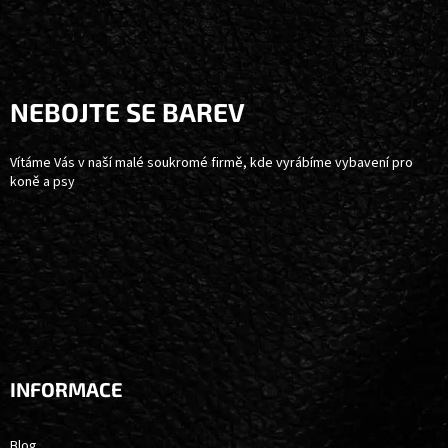
Z
Á
P
A
NEBOJTE SE BAREV
T
Í
Vítáme Vás v naší malé soukromé firmě, kde vyrábíme vybavení pro
koně a psy
INFORMACE
Blog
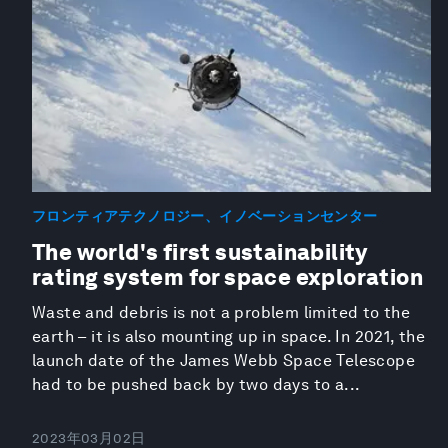
フロンティアテクノロジー、イノベーションセンター
The world's first sustainability
rating system for space exploration
Waste and debris is not a problem limited to the
earth – it is also mounting up in space. In 2021, the
launch date of the James Webb Space Telescope
had to be pushed back by two days to a...
2023年03月02日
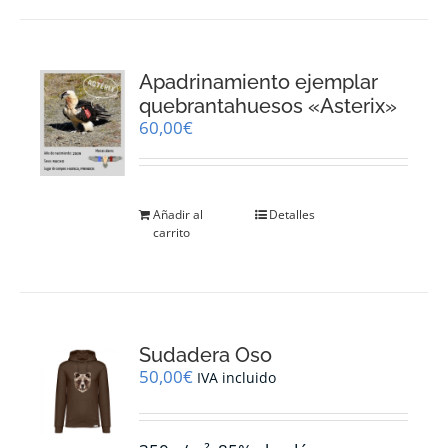
Apadrinamiento ejemplar
quebrantahuesos «Asterix»
60,00
€
Añadir al
Detalles
carrito
Sudadera Oso
50,00
€
IVA incluido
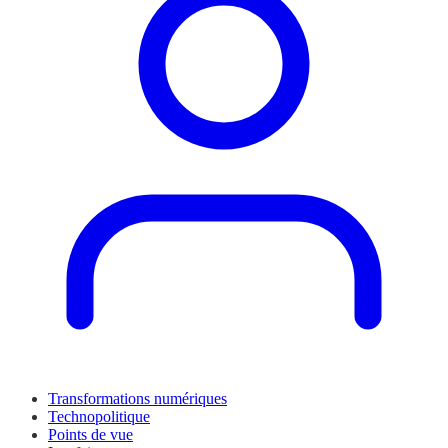
Transformations numériques
Technopolitique
Points de vue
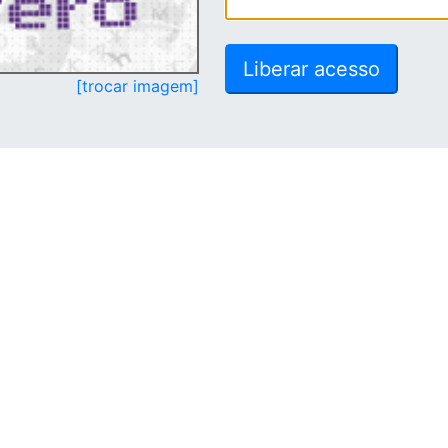
[trocar imagem]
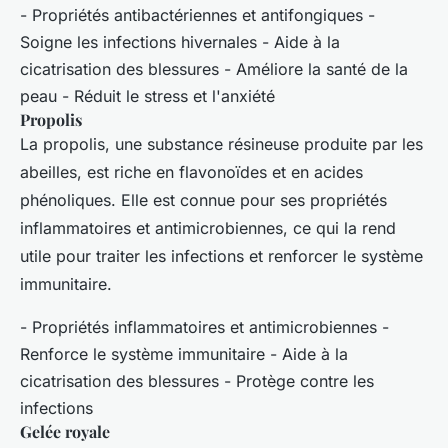
- Propriétés antibactériennes et antifongiques -
Soigne les infections hivernales - Aide à la
cicatrisation des blessures - Améliore la santé de la
peau - Réduit le stress et l'anxiété
Propolis
La propolis, une substance résineuse produite par les
abeilles, est riche en flavonoïdes et en acides
phénoliques. Elle est connue pour ses propriétés
inflammatoires et antimicrobiennes, ce qui la rend
utile pour traiter les infections et renforcer le système
immunitaire.
- Propriétés inflammatoires et antimicrobiennes -
Renforce le système immunitaire - Aide à la
cicatrisation des blessures - Protège contre les
infections
Gelée royale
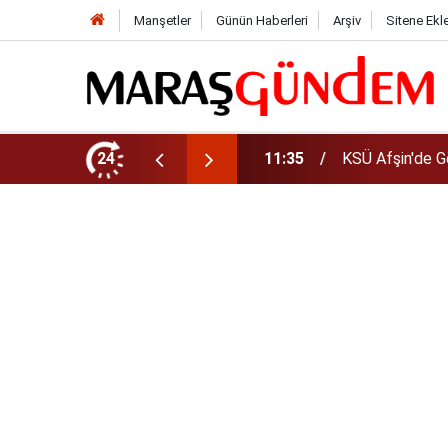
Manşetler
Günün Haberleri
Arşiv
Sitene Ekl
da Yeni Müdür Ataması
24
10:14
Funda Arar kon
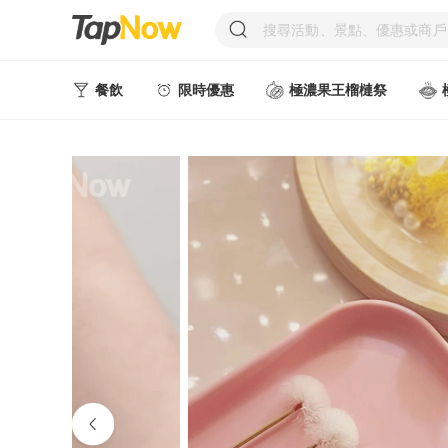
餐飲
限時優惠
極濃果王榴槤祭
人氣甜點
中式美食
西式美食
日韓美食
台式美食
東南亞美食
中西式美食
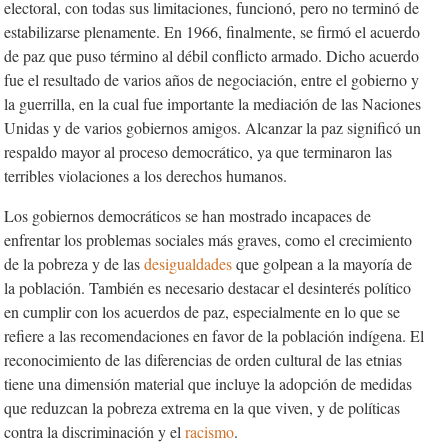
electoral, con todas sus limitaciones, funcionó, pero no terminó de
estabilizarse plenamente. En 1966, finalmente, se firmó el acuerdo
de paz que puso término al débil conflicto armado. Dicho acuerdo
fue el resultado de varios años de negociación, entre el gobierno y
la guerrilla, en la cual fue importante la mediación de las Naciones
Unidas y de varios gobiernos amigos. Alcanzar la paz significó un
respaldo mayor al proceso democrático, ya que terminaron las
terribles violaciones a los derechos humanos.
Los gobiernos democráticos se han mostrado incapaces de
enfrentar los problemas sociales más graves, como el crecimiento
de la pobreza y de las
desigualdades
que golpean a la mayoría de
la población. También es necesario destacar el desinterés político
en cumplir con los acuerdos de paz, especialmente en lo que se
refiere a las recomendaciones en favor de la población indígena. El
reconocimiento de las diferencias de orden cultural de las etnias
tiene una dimensión material que incluye la adopción de medidas
que reduzcan la pobreza extrema en la que viven, y de políticas
contra la discriminación y el
racismo
.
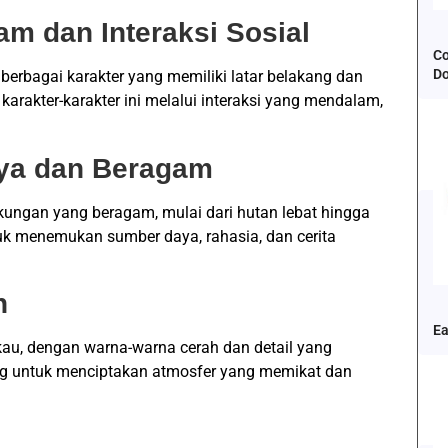
m dan Interaksi Sosial
Co
D
rbagai karakter yang memiliki latar belakang dan
arakter-karakter ini melalui interaksi yang mendalam,
ya dan Beragam
kungan yang beragam, mulai dari hutan lebat hingga
tuk menemukan sumber daya, rahasia, dan cerita
n
Ea
kau, dengan warna-warna cerah dan detail yang
ang untuk menciptakan atmosfer yang memikat dan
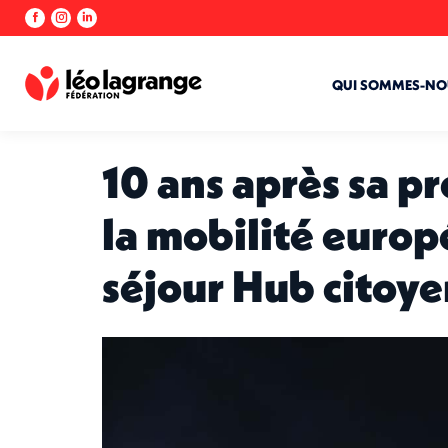
La
La
La
page
page
page
Facebook
Instagram
LinkedIn
s'ouvre
s'ouvre
s'ouvre
QUI SOMMES-NO
dans
dans
dans
une
une
une
nouvelle
nouvelle
nouvelle
10 ans après sa pr
fenêtre
fenêtre
fenêtre
la mobilité europ
séjour Hub citoy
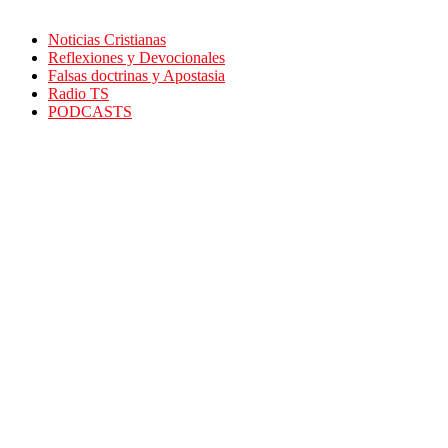
Noticias Cristianas
Reflexiones y Devocionales
Falsas doctrinas y Apostasia
Radio TS
PODCASTS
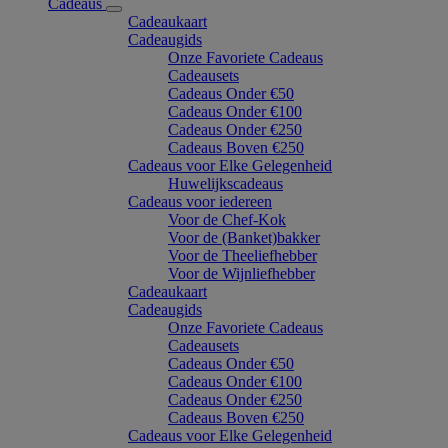
Cadeaus
Cadeaukaart
Cadeaugids
Onze Favoriete Cadeaus
Cadeausets
Cadeaus Onder €50
Cadeaus Onder €100
Cadeaus Onder €250
Cadeaus Boven €250
Cadeaus voor Elke Gelegenheid
Huwelijkscadeaus
Cadeaus voor iedereen
Voor de Chef-Kok
Voor de (Banket)bakker
Voor de Theeliefhebber
Voor de Wijnliefhebber
Cadeaukaart
Cadeaugids
Onze Favoriete Cadeaus
Cadeausets
Cadeaus Onder €50
Cadeaus Onder €100
Cadeaus Onder €250
Cadeaus Boven €250
Cadeaus voor Elke Gelegenheid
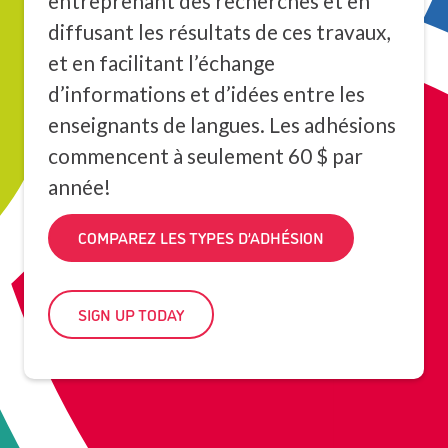
entreprenant des recherches et en
diffusant les résultats de ces travaux,
et en facilitant l’échange
d’informations et d’idées entre les
enseignants de langues. Les adhésions
commencent à seulement 60 $ par
année!
COMPAREZ LES TYPES D’ADHÉSION
SIGN UP TODAY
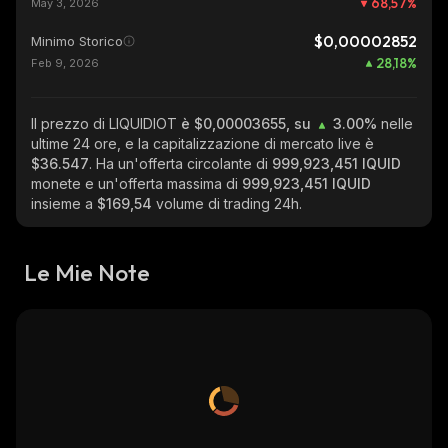
68,57
%
May 3, 2026
$0,00002852
Minimo Storico
28,18
%
Feb 9, 2026
Il prezzo di LIQUIDIOT
è $0,00003655, su
3.00%
nelle
ultime 24 ore, e la capitalizzazione di mercato live è
$36.547
. Ha un'offerta circolante di
999,923,451 IQUID
monete e un'offerta massima di
999,923,451 IQUID
insieme a
$169,54
volume di trading 24h.
Le Mie Note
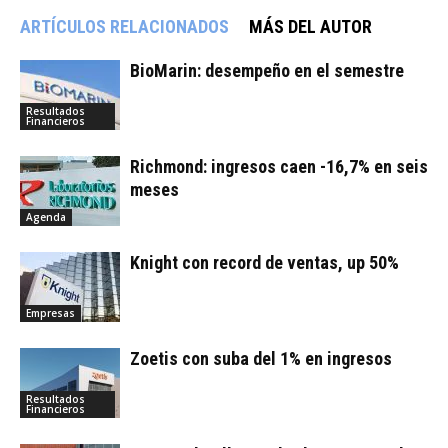
ARTÍCULOS RELACIONADOS
MÁS DEL AUTOR
BioMarin: desempeño en el semestre
Resultados
Financieros
Richmond: ingresos caen -16,7% en seis
meses
Agenda
Knight con record de ventas, up 50%
Empresas
Zoetis con suba del 1% en ingresos
Resultados
Financieros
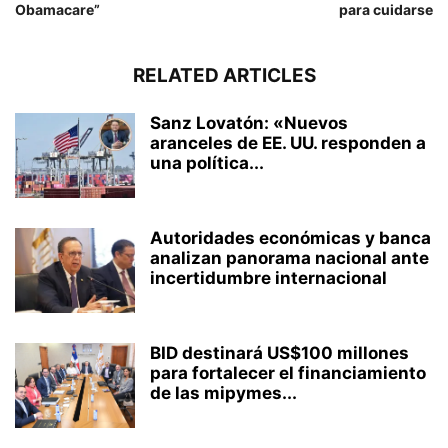
Obamacare”
para cuidarse
RELATED ARTICLES
Sanz Lovatón: «Nuevos
aranceles de EE. UU. responden a
una política...
Autoridades económicas y banca
analizan panorama nacional ante
incertidumbre internacional
BID destinará US$100 millones
para fortalecer el financiamiento
de las mipymes...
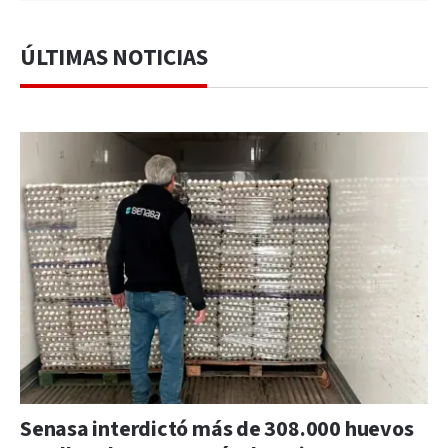
ÚLTIMAS NOTICIAS
Senasa interdictó más de 308.000 huevos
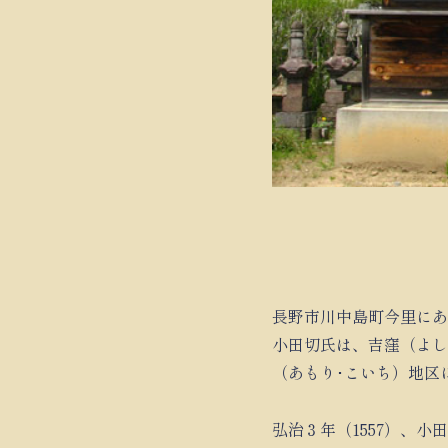
長野市川中島町今里にあ
小田切氏は、吉窪（よし
（あもり･こいち）地区
弘治３年（1557）、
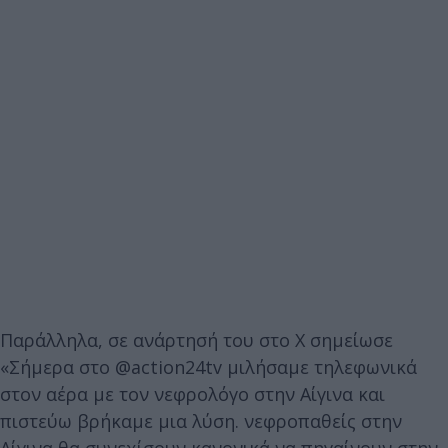
Παράλληλα, σε ανάρτησή του στο Χ σημείωσε
«Σήμερα στο @action24tv μιλήσαμε τηλεφωνικά
στον αέρα με τον νεφρολόγο στην Αίγινα και
πιστεύω βρήκαμε μια λύση. νεφροπαθείς στην
Αίγινα θα συνεχίσουν κανονικά να πηγαίνουν στην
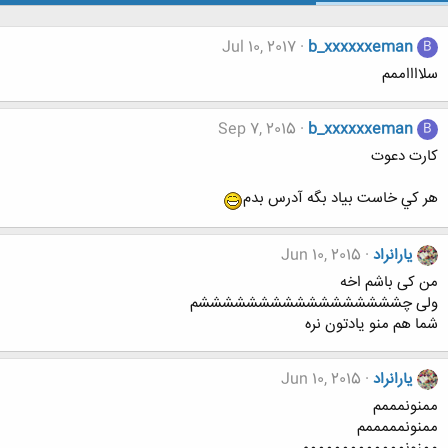
Jul 10, 2017
b_xxxxxxeman
B
سلااااممم
Sep 7, 2015
b_xxxxxxeman
B
كارت دعوت
هر كي خاست بياد بگه آدرس بدم
یارانراد
Jun 10, 2015
من کی باشم اخه
ولی چشششششششششششششششششم
شما هم منو یادتون نره
یارانراد
Jun 10, 2015
ممنونمممم
ممنونمممممم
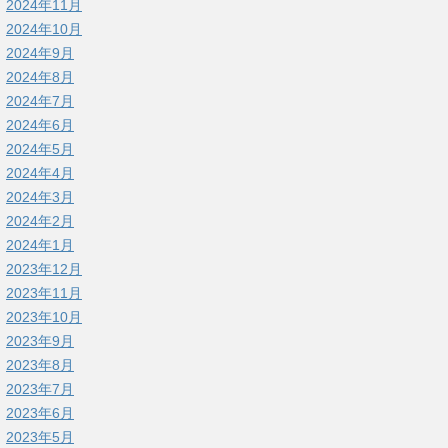
2024年11月
2024年10月
2024年9月
2024年8月
2024年7月
2024年6月
2024年5月
2024年4月
2024年3月
2024年2月
2024年1月
2023年12月
2023年11月
2023年10月
2023年9月
2023年8月
2023年7月
2023年6月
2023年5月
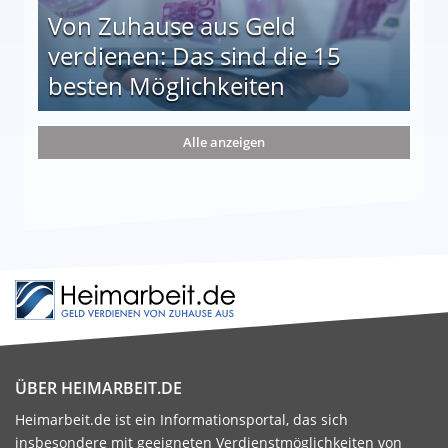
Von Zuhause aus Geld
verdienen: Das sind die 15
besten Möglichkeiten
nd die 15 besten Möglichkeiten
Alle anzeigen
ÜBER HEIMARBEIT.DE
Heimarbeit.de ist ein Informationsportal, das sich
insbesondere mit geeigneten Verdienstmöglichkeiten von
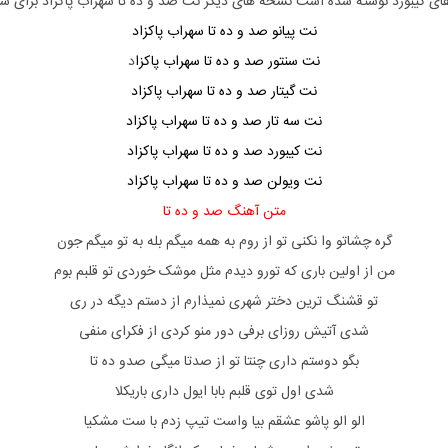
های کیبورد نوشته شده است نسخه های دیگر نت
صد و ده تا سهراب پاکزاد
برای سا
نت پیانو صد و ده تا سهراب پاکزاد
نت سنتور صد و ده تا سهراب پاکزا
د
نت گیتار صد و ده تا سهراب پاکزاد
نت سه تار صد و ده تا سهراب پاکزاد
نت کیبورد صد و ده تا سهراب پاکزاد
نت ویولن صد و ده تا سهراب پاکزاد
متن آهنگ صد و ده تا
گره چشاتو وا نکنی تو از روم به همه میگم بله به تو میگم جون
من از اولین باری که تورو دیدم مثل موشک خوردی تو قلبم بوم
تو قشنگ ترین دختر شهری نمیذارم از دستم دیگه در ری
شدی آتیش روزای برفی دور منو کردی از فکرای منفی
بگو دوستم داری چنتا تو از صدتا میگی صدو ده تا
شدی اول توی قلبم بابا ایول داری باریکلا
الو الو پاشو عشقم بیا واست تیپ زدم با ست مشکیا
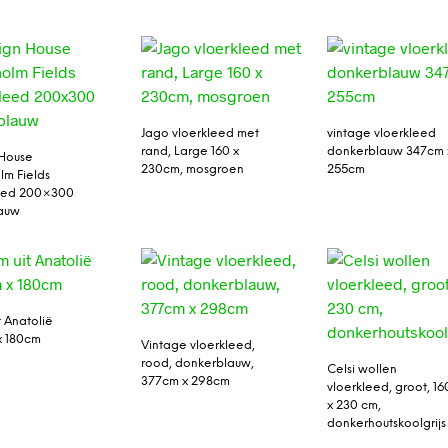
Jago vloerkleed met
vintage vloerkleed
rand, Large 160 x
donkerblauw 347cm 
 House
230cm, mosgroen
255cm
lm Fields
leed 200×300
lauw
t Anatolië
x 180cm
Vintage vloerkleed,
rood, donkerblauw,
Celsi wollen
377cm x 298cm
vloerkleed, groot, 16
x 230 cm,
donkerhoutskoolgrijs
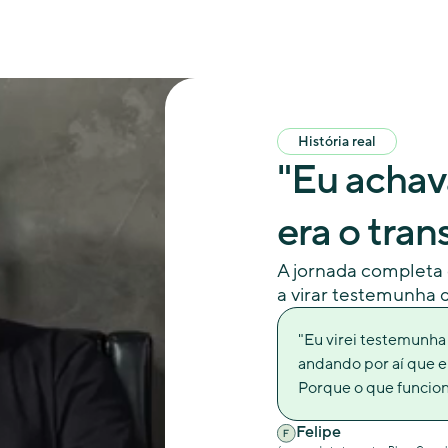
História real
"Eu achav
era o tran
A jornada completa d
a virar testemunh
"Eu virei testemunh
andando por aí que eu
Porque o que funcion
Felipe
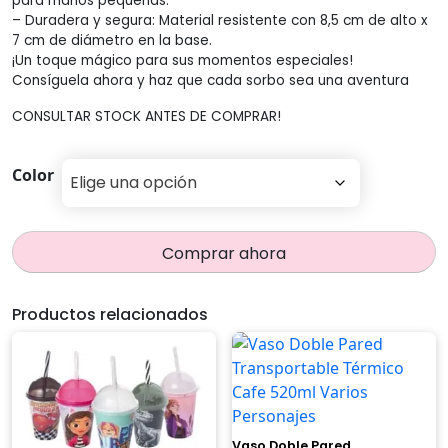
para manos pequeñas.
– Duradera y segura: Material resistente con 8,5 cm de alto x
7 cm de diámetro en la base.
¡Un toque mágico para sus momentos especiales!
Consíguela ahora y haz que cada sorbo sea una aventura
CONSULTAR STOCK ANTES DE COMPRAR!
Color
Comprar ahora
Productos relacionados
Vaso Doble Pared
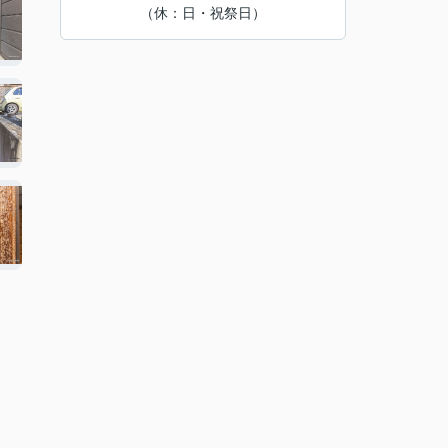
（休：日・祝祭日）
══════════
Directions for this task: Each line from the one holding "sus momentos especiales!" through the last line of the records above must be duplicated exactly, and pictures must not be.

Expected answer:
¡Un toque mágico para sus momentos especiales!
Consíguela ahora y haz que cada sorbo sea una aventura
CONSULTAR STOCK ANTES DE COMPRAR!
Color
Comprar ahora
Productos relacionados
Vaso Doble Pared
（休：日・祝祭日）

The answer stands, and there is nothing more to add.